══ TEXTO DADO
Yo me preguntaba como el agua se podía mover sin nada atrás, como un motor sin grupos electrógenos y sin generadores de luz. Debo confesarles que con la comitiva de clubes no alcanzamos el estadio mundialista ni los boliches de Constitución. Llegamos a una especie de Sunny Side. ¿Recuerdan esa guardería de Toy Story 3 donde todo parecía impecable? Eso sí, mucha amabilidad en el recepción y después, la realidad.
El asilo Unzue fue nuestro Sunny Side sin Loxon ni Bebote pero con la promesa de bañarnos en el mar pero cuando arrolló la noche todo fue diferente.

Habíamos llegado al antiguo hogar para niños y niñas pobres Asilo Saturnino Unzué. Tenía 11 años, ese verano cumpliría los doce. Todo se ve deformado a esa edad.
Por las noches una celadora recorría por los pabellones. Con una rama aporreaba las varillas de los caños de las camas cuchetas. El mensaje era categórico: había que dormir. Recuerdo que la comida era insuficiente. Al mar no lo veíamos ni en figuritas.
════
- [TAREAS A REALIZAR]
a: ¿Concuerdan con el texto dado estas afirmaciones? Responde sí o no a cada una y cita literalmente las palabras que lo deciden: (i) Quien narra tenía 11 años cuando llegó al asilo Unzué. (ii) En el asilo la comida era abundante. (iii) La comitiva de clubes llegó al estadio mundialista.
b: Según el texto dado, ¿con qué aporreaba la celadora las varillas de los caños de las camas cuchetas?
Las entradas no guardan ninguna relación con el texto dado.
══ ENTRADAS
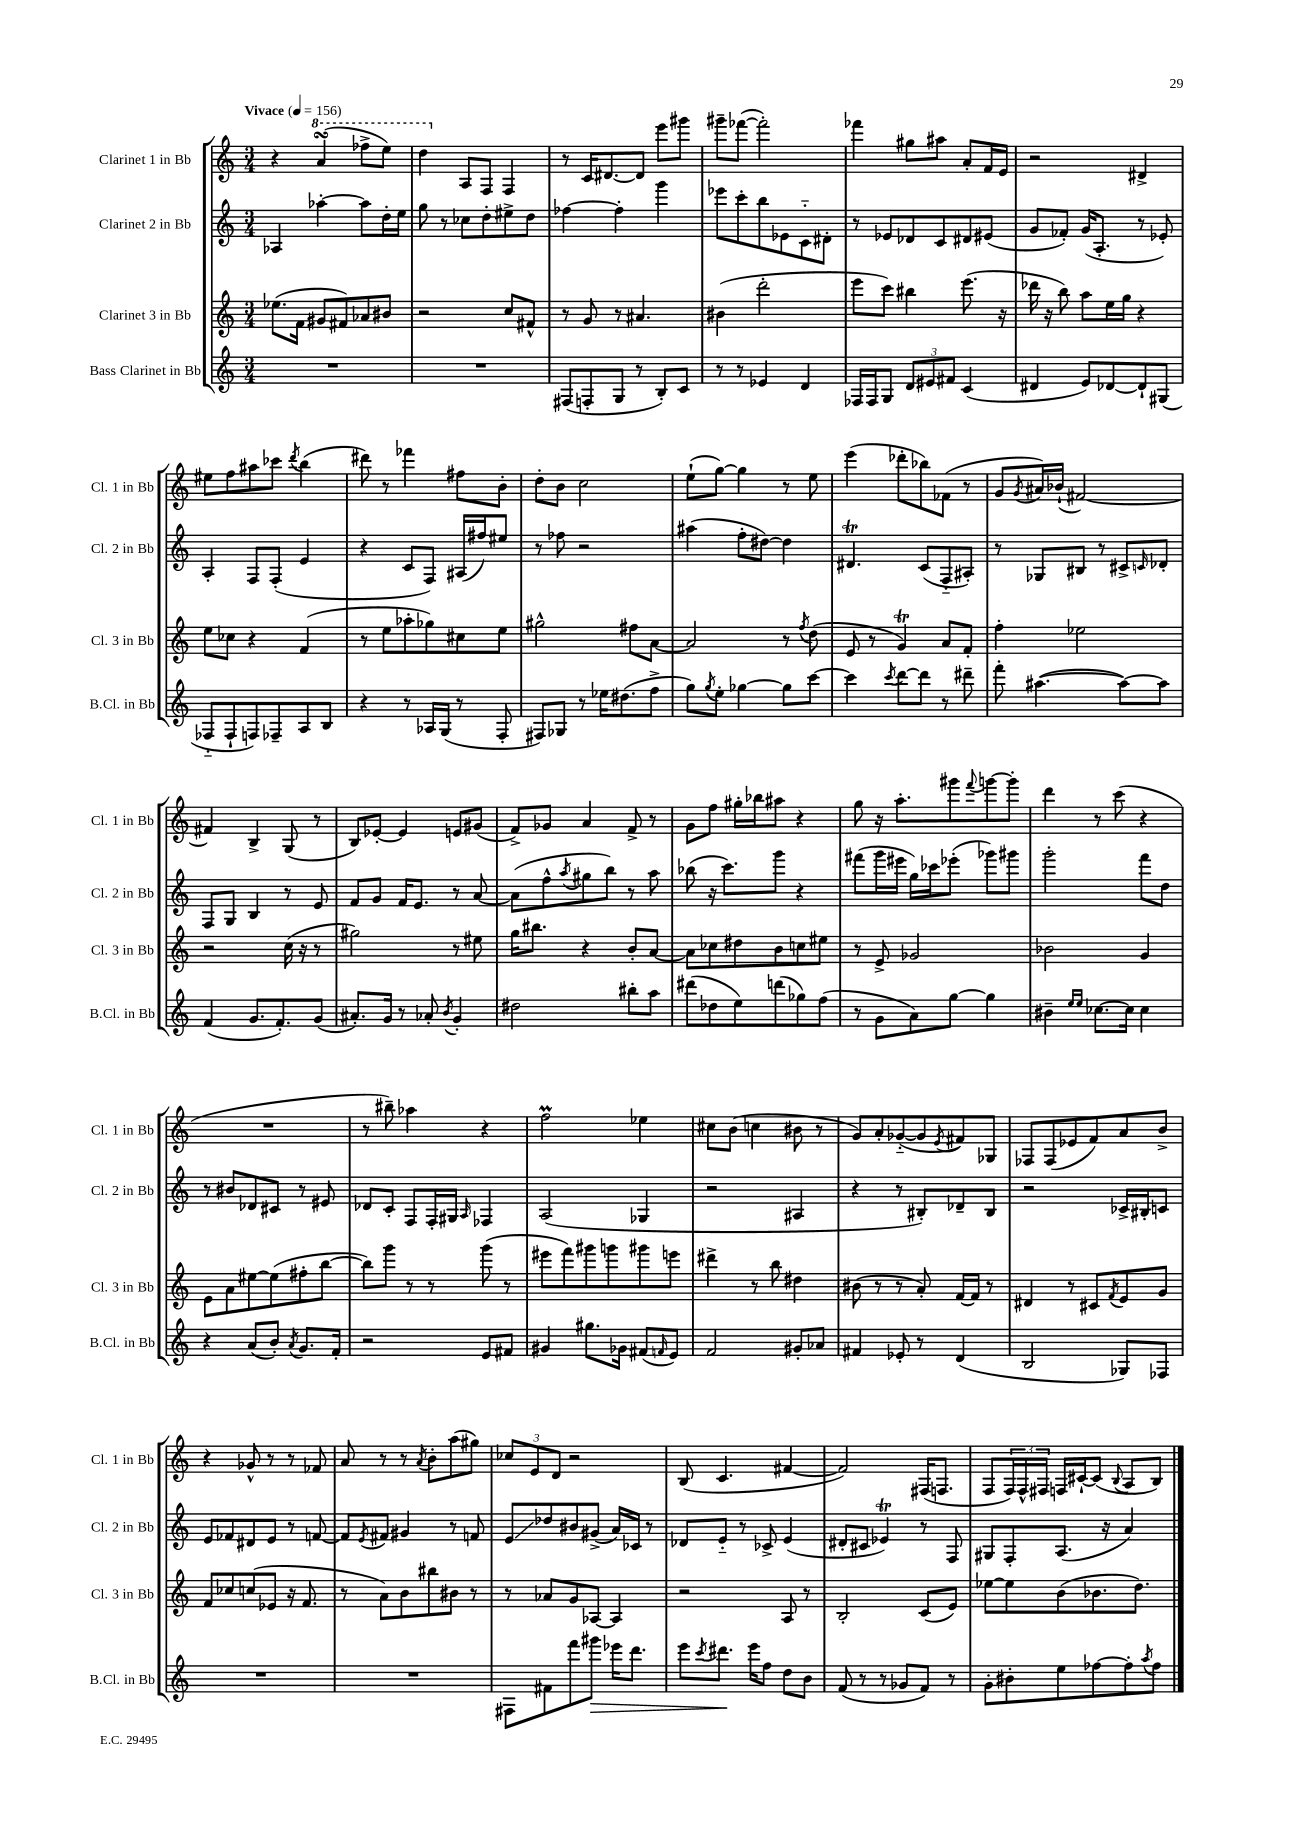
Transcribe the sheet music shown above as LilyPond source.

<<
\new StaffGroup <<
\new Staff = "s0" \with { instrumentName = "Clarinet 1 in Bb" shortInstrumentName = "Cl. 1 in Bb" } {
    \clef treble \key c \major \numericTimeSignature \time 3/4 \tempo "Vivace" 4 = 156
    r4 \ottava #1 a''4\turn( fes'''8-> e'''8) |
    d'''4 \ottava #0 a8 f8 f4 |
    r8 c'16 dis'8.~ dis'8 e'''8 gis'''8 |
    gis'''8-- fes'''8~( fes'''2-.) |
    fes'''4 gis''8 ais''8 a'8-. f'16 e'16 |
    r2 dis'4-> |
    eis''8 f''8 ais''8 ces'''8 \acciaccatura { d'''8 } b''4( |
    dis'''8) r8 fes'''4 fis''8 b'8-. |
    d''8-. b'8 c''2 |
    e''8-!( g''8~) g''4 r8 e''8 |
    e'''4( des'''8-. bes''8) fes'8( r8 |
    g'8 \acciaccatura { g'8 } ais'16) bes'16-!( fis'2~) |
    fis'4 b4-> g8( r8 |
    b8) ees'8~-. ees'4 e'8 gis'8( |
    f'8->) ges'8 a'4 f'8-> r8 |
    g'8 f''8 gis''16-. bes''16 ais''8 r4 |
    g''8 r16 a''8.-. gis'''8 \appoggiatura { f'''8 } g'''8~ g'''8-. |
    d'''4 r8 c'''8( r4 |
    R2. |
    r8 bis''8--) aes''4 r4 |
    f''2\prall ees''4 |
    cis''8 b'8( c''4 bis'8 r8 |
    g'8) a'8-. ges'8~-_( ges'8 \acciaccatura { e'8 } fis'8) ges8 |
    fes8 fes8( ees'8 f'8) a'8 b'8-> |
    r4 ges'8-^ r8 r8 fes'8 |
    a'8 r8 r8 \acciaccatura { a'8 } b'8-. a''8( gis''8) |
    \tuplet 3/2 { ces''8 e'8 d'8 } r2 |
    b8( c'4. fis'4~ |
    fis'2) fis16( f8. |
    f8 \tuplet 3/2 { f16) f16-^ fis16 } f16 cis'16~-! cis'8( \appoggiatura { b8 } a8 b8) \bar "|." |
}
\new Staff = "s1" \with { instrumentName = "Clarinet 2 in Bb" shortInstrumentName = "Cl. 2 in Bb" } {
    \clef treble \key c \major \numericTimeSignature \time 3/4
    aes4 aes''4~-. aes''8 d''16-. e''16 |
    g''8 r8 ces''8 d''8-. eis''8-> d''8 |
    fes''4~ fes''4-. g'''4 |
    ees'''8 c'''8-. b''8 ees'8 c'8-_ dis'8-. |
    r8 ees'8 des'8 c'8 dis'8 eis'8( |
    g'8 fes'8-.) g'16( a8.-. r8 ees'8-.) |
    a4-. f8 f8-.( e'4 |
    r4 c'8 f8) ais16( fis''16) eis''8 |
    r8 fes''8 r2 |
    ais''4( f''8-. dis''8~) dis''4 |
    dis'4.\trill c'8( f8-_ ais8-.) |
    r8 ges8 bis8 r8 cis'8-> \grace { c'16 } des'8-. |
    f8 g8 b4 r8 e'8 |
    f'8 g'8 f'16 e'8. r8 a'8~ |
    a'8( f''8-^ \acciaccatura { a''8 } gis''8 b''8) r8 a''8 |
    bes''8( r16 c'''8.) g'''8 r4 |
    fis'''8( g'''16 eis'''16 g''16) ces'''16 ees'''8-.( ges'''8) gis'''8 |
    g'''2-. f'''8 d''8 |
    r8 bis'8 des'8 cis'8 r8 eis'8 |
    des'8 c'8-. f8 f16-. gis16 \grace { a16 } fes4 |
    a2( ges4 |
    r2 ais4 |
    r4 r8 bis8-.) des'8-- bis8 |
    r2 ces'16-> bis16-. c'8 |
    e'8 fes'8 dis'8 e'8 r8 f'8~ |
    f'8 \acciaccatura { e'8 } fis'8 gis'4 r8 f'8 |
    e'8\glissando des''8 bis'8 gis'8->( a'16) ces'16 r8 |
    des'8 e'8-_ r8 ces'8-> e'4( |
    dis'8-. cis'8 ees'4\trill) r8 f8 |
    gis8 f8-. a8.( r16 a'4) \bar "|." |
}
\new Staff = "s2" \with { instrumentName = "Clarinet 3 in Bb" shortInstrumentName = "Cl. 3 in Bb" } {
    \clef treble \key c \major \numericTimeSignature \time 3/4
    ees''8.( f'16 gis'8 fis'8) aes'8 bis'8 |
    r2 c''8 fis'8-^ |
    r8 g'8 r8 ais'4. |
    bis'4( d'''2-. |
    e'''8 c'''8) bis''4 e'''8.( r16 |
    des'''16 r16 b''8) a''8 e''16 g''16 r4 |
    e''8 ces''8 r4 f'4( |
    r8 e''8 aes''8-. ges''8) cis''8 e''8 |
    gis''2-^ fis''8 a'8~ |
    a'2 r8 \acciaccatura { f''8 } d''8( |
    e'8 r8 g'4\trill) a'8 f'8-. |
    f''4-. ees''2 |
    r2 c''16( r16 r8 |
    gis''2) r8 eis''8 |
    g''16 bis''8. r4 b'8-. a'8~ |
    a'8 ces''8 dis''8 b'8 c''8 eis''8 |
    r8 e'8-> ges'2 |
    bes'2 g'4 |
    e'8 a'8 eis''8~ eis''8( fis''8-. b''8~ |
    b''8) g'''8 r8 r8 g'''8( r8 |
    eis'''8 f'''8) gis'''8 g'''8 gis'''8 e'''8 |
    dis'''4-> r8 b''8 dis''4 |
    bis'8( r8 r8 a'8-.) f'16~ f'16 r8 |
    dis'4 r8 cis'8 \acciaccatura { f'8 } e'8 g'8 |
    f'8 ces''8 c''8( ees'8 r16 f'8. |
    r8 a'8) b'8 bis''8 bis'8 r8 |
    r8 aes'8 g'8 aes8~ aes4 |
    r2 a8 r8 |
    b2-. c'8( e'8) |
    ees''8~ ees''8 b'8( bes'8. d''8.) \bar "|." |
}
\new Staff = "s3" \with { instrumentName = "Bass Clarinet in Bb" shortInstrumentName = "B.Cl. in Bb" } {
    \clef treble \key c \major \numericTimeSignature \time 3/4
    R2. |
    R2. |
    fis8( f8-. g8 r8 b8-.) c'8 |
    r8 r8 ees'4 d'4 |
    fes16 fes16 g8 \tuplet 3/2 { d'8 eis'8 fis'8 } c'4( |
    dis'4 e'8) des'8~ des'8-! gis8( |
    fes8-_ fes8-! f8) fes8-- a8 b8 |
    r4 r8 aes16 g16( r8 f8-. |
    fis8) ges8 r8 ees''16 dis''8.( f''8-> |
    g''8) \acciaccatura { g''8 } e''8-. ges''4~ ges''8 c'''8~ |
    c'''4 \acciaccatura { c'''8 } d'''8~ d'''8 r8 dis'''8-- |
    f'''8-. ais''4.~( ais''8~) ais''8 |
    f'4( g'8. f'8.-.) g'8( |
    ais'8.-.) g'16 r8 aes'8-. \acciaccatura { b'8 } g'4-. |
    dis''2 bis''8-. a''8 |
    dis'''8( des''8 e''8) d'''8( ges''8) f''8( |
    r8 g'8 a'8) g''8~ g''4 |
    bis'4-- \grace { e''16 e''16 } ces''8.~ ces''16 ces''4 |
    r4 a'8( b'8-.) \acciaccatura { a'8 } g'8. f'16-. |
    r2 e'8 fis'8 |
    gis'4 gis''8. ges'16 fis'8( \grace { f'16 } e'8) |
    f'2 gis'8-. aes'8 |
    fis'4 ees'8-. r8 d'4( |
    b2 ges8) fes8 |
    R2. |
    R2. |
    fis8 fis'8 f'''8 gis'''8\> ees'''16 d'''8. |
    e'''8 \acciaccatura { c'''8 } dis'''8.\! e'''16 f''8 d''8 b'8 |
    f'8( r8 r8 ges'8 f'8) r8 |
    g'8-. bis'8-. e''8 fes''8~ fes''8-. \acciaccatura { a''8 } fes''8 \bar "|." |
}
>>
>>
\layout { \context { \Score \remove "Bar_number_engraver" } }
════
- [RESPUESTAS POR TAREA]
a:
(i) Sí: «Tenía 11 años, ese verano cumpliría los doce.»
(ii) No: «Recuerdo que la comida era insuficiente.»
(iii) No: «con la comitiva de clubes no alcanzamos el estadio mundialista»

b: Con una rama.